Une information révélée par l’agence de presse Reuters a jeté une lumière crue sur les tensions internes qui traversent la stratégie américaine dans le Golfe.
Selon plusieurs sources, le Pentagone aurait refusé d’engager des escortes militaires systématiques pour les pétroliers transitant par le détroit d’Ormuz, indiquant aux compagnies maritimes que toute intervention dépendrait d’une baisse préalable du niveau de menace.
Cette position tranche avec le discours politique affiché par Donald Trump, qui continue de mettre en avant la puissance militaire américaine et sa capacité à sécuriser les voies maritimes stratégiques. Sur le terrain, cependant, les calculs des militaires semblent beaucoup plus prudents.

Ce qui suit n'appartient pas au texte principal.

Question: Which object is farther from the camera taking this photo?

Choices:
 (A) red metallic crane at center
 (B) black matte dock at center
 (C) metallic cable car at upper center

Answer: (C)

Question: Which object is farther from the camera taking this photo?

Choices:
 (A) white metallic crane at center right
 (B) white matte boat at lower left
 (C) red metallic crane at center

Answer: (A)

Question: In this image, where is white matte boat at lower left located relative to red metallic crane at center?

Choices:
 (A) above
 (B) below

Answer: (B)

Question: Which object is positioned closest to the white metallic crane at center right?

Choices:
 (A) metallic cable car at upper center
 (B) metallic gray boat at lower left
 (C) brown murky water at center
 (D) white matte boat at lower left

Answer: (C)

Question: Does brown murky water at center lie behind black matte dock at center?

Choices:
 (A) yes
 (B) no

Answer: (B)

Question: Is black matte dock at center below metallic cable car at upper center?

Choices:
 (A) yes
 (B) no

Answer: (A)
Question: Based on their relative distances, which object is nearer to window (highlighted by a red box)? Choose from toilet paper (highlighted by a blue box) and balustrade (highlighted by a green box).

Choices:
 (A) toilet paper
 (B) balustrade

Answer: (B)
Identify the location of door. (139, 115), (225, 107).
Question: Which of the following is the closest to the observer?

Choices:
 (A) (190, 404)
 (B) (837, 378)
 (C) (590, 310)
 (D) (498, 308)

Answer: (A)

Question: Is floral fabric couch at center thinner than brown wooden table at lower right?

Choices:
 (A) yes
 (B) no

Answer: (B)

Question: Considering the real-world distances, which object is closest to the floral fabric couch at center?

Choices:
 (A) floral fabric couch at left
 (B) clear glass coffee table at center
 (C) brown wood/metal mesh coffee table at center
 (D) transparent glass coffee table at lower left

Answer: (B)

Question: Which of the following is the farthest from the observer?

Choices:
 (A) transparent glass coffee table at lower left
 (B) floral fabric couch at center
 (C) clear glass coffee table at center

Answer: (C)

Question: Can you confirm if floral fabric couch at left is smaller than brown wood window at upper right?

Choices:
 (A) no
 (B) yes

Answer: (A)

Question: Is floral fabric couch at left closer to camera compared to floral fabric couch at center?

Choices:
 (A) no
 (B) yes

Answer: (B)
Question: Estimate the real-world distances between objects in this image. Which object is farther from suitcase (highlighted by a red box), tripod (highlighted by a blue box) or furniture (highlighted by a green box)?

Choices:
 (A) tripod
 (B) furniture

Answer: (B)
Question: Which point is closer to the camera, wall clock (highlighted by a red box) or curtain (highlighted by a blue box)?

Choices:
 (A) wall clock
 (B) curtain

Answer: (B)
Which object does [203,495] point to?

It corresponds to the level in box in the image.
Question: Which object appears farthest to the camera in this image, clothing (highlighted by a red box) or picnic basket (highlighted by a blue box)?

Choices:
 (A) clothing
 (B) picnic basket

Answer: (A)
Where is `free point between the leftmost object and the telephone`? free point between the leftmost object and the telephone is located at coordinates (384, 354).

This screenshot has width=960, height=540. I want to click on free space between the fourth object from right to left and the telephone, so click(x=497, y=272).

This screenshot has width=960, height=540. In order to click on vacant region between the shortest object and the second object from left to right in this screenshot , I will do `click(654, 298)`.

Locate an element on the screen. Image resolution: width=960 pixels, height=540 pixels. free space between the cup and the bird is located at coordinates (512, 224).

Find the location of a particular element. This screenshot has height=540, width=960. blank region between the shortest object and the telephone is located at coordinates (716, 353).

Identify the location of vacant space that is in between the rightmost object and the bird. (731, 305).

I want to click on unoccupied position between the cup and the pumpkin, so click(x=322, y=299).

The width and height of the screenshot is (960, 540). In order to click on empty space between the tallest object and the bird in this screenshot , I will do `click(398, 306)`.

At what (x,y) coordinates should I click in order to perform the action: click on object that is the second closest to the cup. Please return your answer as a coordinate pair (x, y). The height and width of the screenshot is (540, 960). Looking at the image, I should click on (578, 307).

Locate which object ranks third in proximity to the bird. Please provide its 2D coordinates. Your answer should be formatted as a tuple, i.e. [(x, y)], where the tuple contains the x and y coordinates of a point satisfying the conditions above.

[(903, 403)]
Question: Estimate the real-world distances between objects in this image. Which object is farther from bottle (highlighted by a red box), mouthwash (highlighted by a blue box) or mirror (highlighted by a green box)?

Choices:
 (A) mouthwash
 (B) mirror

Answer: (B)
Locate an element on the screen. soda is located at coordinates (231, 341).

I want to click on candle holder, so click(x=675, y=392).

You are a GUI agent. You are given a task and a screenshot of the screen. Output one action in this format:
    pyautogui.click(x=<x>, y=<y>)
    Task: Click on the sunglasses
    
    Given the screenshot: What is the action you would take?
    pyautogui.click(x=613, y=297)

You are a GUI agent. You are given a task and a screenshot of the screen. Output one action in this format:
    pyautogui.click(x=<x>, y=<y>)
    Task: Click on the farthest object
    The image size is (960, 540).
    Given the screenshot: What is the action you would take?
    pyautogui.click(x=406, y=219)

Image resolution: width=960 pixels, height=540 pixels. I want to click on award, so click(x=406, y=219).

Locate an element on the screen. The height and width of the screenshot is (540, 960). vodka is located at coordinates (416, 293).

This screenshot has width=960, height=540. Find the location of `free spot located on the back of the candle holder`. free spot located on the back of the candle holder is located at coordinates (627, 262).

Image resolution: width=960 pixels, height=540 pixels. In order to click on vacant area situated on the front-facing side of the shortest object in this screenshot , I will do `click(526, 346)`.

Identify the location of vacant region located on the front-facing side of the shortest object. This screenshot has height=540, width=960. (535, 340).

Le détroit d’Ormuz, par lequel transite une part essentielle du commerce mondial d’hydrocarbures, est devenu l’un des points les plus sensibles de la confrontation entre Washington et Téhéran. Dans cet espace maritime étroit et fortement militarisé, escorter des navires commerciaux pourrait exposer les bâtiments américains à des risques considérables : mines navales, drones, missiles antinavires de précision ou attaques asymétriques.
Pour les stratèges du Pentagone, la question n’est plus seulement politique, mais opérationnelle. Assurer une escorte permanente reviendrait à placer des unités navales dans un environnement où la supériorité technologique américaine ne garantit plus l’invulnérabilité. Autrement dit, protéger les pétroliers pourrait transformer les navires militaires en cibles privilégiées.
Cette prudence militaire n’est pas nécessairement une forme de désobéissance, mais plutôt le signe d’une réévaluation stratégique face à ce que certains analystes appellent la « dissuasion asymétrique » iranienne. Téhéran a développé depuis deux décennies une capacité visant précisément à menacer le trafic maritime dans le Golfe, en combinant missiles côtiers, mines navales et unités rapides.
Pour les compagnies maritimes internationales, cette situation crée une incertitude majeure. L’absence d’une protection militaire systématique pourrait entraîner une flambée des primes d’assurance et accroître les coûts du transport énergétique mondial. Le pavillon américain, autrefois perçu comme un gage de sécurité, pourrait même devenir un facteur de risque supplémentaire dans certaines circonstances.
Au-delà de la dimension maritime, cet épisode révèle surtout une réalité stratégique : la puissance militaire américaine demeure dominante, mais son usage devient de plus en plus complexe dans les zones où les adversaires privilégient les stratégies asymétriques.
Le détroit d’Ormuz apparaît ainsi comme un laboratoire de cette nouvelle équation stratégique : une superpuissance confrontée à un environnement où la dissuasion ne repose plus uniquement sur la supériorité militaire, mais aussi sur la capacité de l’adversaire à rendre toute confrontation extrêmement coûteuse.